Entrepreneur Szczurek makes Polish wish come true

4/7/2002 3:00:00 PM
By Todd Neff
In February, Theresa Szczurek was the keynote speaker at a conference in Warsaw, Poland, in which business and government luminaries explored ways for the country to bolster its economy through better support of entrepreneurial and established ventures.
Szczurek was well qualified for the task.

• She is an accomplished technologist, having begun her career designing and optimizing PBX systems at Bell Labs.

• She is an entrepreneur, having co-founded Radish Communications Systems in 1990 with Richard Davis, her husband and a former Bell Labs engineer. They grew the company to 60 employees before selling it in 1996 to Natick, Mass.-based SystemSoft for about $40 million.

•She is on the Colorado Techn-ology Incubator’s (CTI) advisory board.

•She is an independent consultant and budding motivational speaker, and is working on a book.

Szczurek is also, in her words, “100 percent pure-bred Polish.”

Her maternal grandmother, Antonette, grew up in a village called Wolakosnowa, situated amid rolling countryside two hours south of Krakow, according to Szczurek. She visited her ancestral home on her recent trip. “The farm was very small and they were very poor,” Szczurek said.

Shortly after World War I, Antonette left Poland, traveling alone to the United States and carrying a single trunk. She was 15 when she landed in Chicago’s Polish community, finding work as a chambermaid at Chicago’s Palmer House Hotel.

Antonette soon met the man she would marry. He had grown up in a village two miles from Wolakos-nowa and was working at the Palmer House as well. Szczurek credits the roots of her own entrepreneurial instincts to them.

Szczurek moved from her parents’ Chicago-area home through an education that includes two master’s degrees and a doctorate.

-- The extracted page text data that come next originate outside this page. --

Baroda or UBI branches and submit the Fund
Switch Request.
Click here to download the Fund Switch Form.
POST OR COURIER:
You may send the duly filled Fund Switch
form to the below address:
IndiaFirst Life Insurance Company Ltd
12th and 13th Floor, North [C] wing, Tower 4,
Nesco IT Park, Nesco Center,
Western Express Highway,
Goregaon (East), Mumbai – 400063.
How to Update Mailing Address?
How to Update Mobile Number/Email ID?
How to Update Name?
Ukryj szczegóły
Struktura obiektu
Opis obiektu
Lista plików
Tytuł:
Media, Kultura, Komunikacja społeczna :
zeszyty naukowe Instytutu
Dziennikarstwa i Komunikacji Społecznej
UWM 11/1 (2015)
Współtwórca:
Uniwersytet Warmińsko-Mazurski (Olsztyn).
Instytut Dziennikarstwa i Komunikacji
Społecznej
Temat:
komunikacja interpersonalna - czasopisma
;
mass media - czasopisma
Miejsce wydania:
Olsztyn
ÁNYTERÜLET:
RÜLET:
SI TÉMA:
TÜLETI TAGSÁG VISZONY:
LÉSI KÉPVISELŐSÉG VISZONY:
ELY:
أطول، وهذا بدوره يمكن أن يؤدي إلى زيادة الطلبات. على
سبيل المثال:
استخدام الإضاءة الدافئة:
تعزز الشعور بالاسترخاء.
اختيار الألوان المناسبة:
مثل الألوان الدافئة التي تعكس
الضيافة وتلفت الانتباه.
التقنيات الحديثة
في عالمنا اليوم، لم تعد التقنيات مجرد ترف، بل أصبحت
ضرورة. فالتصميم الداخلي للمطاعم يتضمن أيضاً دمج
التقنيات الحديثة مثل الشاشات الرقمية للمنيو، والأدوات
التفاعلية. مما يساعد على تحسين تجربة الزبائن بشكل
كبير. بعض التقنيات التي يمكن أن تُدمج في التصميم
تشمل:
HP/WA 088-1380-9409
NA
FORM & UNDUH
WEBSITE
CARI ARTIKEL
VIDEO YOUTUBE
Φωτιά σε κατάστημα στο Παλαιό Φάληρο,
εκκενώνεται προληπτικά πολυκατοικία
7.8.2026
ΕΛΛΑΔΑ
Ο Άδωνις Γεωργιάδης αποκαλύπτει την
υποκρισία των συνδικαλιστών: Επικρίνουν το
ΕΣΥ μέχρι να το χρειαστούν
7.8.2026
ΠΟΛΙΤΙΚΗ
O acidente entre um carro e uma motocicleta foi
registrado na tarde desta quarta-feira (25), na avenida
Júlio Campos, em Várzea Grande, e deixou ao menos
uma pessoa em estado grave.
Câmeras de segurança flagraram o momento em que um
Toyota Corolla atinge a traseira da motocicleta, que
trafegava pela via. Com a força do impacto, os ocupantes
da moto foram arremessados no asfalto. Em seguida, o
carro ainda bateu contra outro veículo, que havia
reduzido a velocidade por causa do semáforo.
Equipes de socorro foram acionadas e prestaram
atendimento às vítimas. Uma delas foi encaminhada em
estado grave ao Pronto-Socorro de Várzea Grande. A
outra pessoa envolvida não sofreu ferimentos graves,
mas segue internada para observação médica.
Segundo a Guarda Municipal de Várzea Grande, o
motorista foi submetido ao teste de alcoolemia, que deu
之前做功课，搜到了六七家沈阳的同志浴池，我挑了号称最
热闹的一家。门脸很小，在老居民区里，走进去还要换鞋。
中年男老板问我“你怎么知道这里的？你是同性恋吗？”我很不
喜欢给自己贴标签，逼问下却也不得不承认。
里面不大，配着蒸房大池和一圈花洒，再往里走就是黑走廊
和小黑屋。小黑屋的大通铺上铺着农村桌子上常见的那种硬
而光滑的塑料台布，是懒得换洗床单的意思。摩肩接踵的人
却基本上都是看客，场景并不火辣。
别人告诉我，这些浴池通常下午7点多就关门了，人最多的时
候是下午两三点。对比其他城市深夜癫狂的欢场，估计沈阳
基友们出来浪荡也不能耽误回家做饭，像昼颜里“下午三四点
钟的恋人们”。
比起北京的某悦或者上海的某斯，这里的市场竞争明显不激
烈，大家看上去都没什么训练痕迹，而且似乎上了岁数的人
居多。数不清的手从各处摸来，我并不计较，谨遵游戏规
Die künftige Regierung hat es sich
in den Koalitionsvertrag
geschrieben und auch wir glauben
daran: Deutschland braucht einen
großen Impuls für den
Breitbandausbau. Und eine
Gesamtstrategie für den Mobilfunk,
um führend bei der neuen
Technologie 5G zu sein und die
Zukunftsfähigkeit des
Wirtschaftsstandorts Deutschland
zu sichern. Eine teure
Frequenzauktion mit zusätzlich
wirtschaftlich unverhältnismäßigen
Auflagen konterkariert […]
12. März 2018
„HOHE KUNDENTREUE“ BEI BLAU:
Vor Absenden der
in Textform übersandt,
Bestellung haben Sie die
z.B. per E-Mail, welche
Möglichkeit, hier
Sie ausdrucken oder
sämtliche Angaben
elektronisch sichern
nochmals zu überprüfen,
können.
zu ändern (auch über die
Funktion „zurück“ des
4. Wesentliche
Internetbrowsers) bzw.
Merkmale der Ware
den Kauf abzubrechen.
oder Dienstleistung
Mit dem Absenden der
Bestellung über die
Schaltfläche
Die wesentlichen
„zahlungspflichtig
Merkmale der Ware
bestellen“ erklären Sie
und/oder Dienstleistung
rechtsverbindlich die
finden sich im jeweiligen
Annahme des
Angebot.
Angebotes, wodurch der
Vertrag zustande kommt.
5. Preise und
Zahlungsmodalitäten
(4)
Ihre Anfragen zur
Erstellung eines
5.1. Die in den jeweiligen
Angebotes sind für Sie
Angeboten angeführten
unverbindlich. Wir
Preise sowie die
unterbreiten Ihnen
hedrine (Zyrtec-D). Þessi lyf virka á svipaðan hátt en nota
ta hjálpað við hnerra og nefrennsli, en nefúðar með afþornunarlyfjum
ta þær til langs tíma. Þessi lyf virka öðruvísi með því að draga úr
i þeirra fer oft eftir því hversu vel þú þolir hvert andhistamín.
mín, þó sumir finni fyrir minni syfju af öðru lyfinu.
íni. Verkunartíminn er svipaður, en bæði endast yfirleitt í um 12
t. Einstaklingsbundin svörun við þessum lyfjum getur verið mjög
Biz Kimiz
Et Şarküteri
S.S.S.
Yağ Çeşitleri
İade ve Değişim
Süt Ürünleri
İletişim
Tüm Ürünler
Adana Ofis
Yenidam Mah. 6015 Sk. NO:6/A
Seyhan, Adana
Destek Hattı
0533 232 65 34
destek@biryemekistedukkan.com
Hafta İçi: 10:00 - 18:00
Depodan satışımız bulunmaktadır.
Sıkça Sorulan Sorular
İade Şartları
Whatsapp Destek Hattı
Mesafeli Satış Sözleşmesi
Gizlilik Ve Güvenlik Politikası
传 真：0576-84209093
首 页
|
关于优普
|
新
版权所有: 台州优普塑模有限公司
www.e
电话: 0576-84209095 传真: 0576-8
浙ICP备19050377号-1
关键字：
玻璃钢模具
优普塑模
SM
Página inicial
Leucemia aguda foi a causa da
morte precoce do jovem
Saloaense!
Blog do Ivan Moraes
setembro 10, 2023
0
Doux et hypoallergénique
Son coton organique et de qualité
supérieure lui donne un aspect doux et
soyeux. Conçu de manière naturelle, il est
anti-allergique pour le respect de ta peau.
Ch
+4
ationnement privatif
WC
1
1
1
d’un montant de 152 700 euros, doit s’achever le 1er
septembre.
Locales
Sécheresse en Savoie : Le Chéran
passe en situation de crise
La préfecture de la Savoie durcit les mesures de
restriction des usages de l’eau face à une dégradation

In 1984, Szczurek left AT&T International, where she had transferred
from Bell Labs to market the PBX systems she had helped design at Bell. She founded Technology and Management Solu-tions as she commenced her doctorate program at the University of Colorado.

Szczurek finished the program in 1989 and began brainstorming startup ideas with Davis, a former colleague still with Bell Labs. Before the commercialization of the Internet, Davis had invented a means of transmitting voice and data through a single phone line. “He was the technology visionary; I was more on the business side,” Szczurek said.

Not long after the sale of Radish, Szczurek was speaking to a local group when someone asked her what she would do next. “I said that, at some point, I’d really like to take my entrepreneurial experience and help Poland and Eastern Europe,” she recalled saying.

Szczurek’s recent trip to Poland came after a Polish delegation, sponsored by the CTI and the state’s Colorado Institute of Technology, visited Colorado last summer. She did a presentation about incubation and what she’d learned from her experiences with Radish to that group.

In both instances, Szczurek was able to combine two of her interests: economic development and encouraging people to pursue what she calls their “passionate purpose,” a research study of which she is currently turning into a book.

For Szczurek, working in Poland is an example of passionate purpose at work. “Lo and behold, six years (after mentioning it to the group), I’m doing it.”